Regents will meet Monday to select the next U president. Also in the running are Laura Bloomberg, president of Cleveland State University and a former dean of the U's Humphrey School of Public Affairs; and James Holloway, provost and executive vice president for academic affairs at the University of New Mexico.

The University of Minnesota president oversees a system that enrolls about 68,000 students and employs more than 27,000 people. The next president will take over at a time when the U is trying to reverse declining enrollment at some locations, convince lawmakers to provide more funding, and figure out how to best navigate cultural conflicts.
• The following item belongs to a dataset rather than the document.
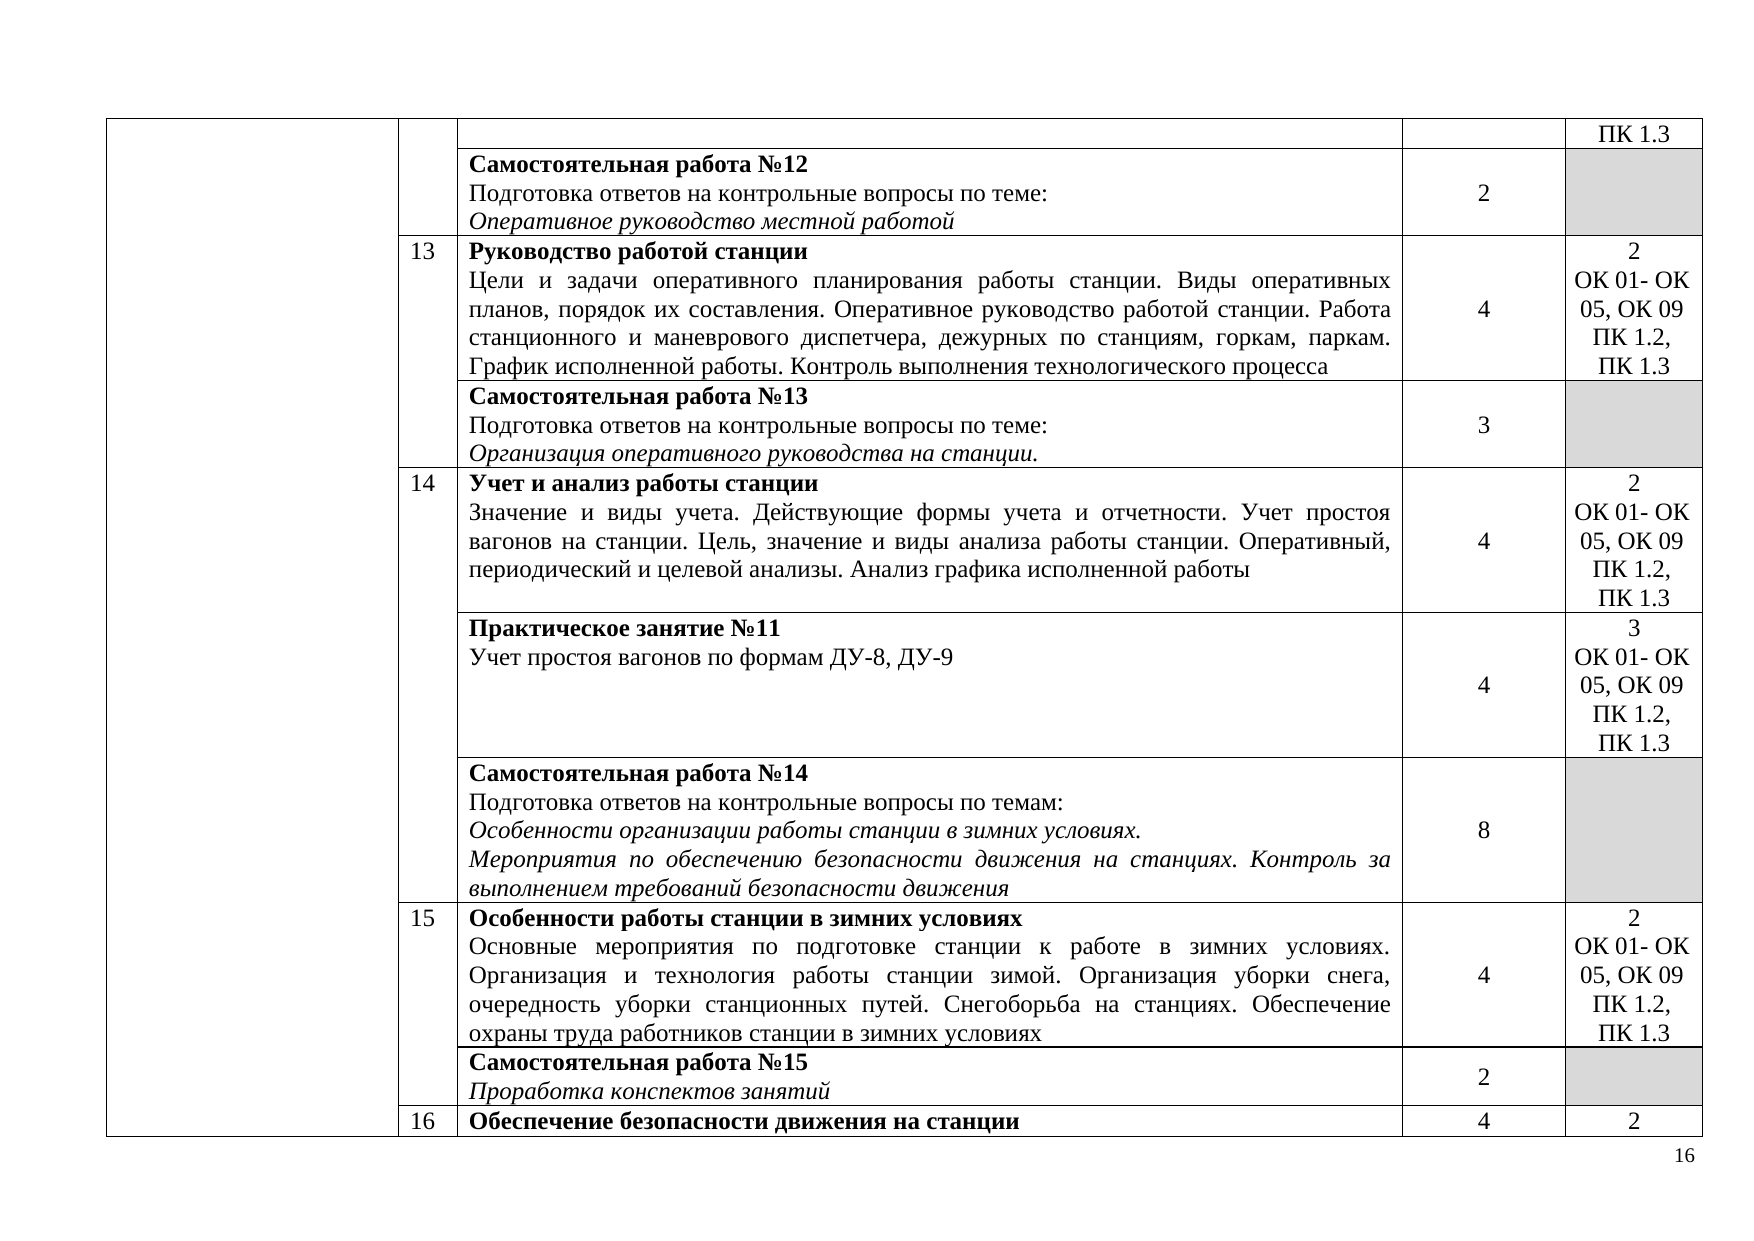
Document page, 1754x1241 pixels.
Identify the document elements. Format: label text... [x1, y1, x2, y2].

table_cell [458, 119, 1402, 148]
The University of Michigan enrolls more than 65,000 students. As its vice president for research and innovation, Cunningham oversees a unit that stretches across three campuses and a health system, employs more than 13,000 research staff and faculty, and reports about $1.8 billion in research expenditures.

During the hour-long forum, Cunningham fielded questions about how she views the liberal arts and what she believes a university's role is in protecting academic freedom.

"Research is not in competition with our educational mission. It is deeply linked," she said, adding that while working in Michigan she fund-raised to help provide paid research experiences for students and intentionally reached out to people working in literature, arts and music to talk about how grants could better support them.

She said a university should protect free speech — especially when it's difficult — while acknowledging that protected speech can feel hurtful. She compared it to a scenario she saw in emergency rooms, when two people would come in injured from a fight. Someone started it, someone finished it and "it's complicated."

"My role, as a physician, is not to figure out that conflict but to look at the two human beings that are in front of me and to figure out how I'm going to take care of both of them so they can live long, optimal lives and to do that with deep compassion," she said.